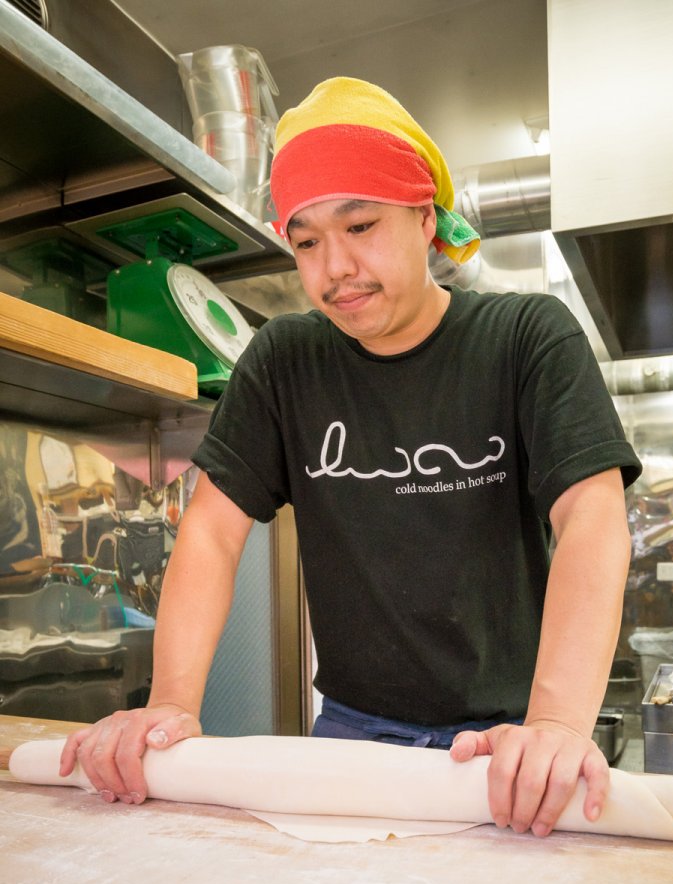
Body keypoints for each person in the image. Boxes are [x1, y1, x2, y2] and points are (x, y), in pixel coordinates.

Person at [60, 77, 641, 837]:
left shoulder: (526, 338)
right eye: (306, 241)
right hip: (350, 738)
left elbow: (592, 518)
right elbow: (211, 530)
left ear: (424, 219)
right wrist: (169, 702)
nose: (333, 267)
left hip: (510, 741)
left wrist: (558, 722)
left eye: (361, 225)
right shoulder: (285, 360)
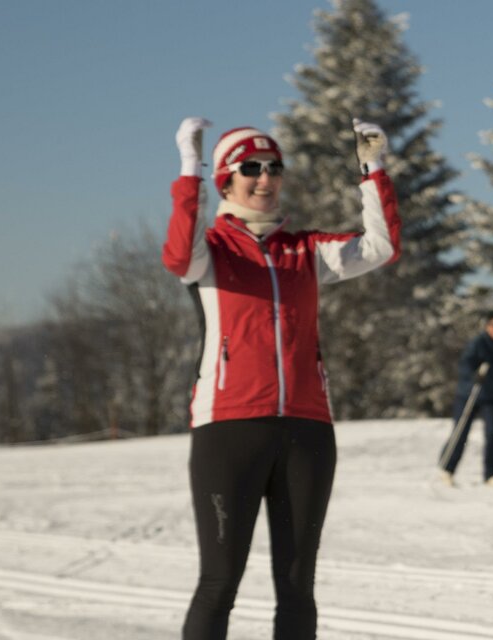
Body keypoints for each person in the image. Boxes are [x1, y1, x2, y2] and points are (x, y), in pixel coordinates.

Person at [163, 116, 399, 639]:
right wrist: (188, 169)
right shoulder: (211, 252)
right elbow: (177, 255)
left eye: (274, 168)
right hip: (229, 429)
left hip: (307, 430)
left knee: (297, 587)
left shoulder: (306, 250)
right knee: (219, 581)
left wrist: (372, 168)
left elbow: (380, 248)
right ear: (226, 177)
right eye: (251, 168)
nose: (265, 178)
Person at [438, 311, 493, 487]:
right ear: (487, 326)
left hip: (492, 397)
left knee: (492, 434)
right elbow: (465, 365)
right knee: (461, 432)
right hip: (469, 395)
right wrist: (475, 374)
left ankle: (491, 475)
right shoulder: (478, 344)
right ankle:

## The task
All the lines above are to be given again exactly as they read, with the pictures removed.

## Completed exercise
Body keypoints for each person in the image. Boxes are [x1, y1, x2, y2] and points are (x, y), in pixel coordinates.

Person at [60, 77, 641, 837]:
left shoulder: (526, 338)
right eye: (306, 241)
right hip: (350, 738)
left elbow: (592, 518)
right elbow: (211, 530)
left ear: (424, 219)
right wrist: (169, 702)
nose: (333, 267)
left hip: (510, 741)
left wrist: (558, 722)
left eye: (361, 225)
right shoulder: (285, 360)
Body keypoints for each person in the image. Boxes are [x1, y1, x2, y2] and points are (x, y), in pixel coordinates.

Person at [163, 116, 399, 639]:
right wrist: (188, 169)
right shoulder: (211, 252)
right elbow: (177, 255)
left eye: (274, 168)
right hip: (229, 429)
left hip: (307, 430)
left knee: (297, 587)
left shoulder: (306, 250)
right knee: (219, 581)
left wrist: (372, 168)
left elbow: (380, 248)
right ear: (226, 177)
right eye: (251, 168)
nose: (265, 178)
Person at [438, 311, 493, 487]:
right ear: (487, 326)
left hip: (492, 397)
left knee: (492, 434)
right elbow: (465, 365)
right knee: (461, 432)
right hip: (469, 395)
right wrist: (475, 374)
left ankle: (491, 475)
right shoulder: (478, 344)
right ankle:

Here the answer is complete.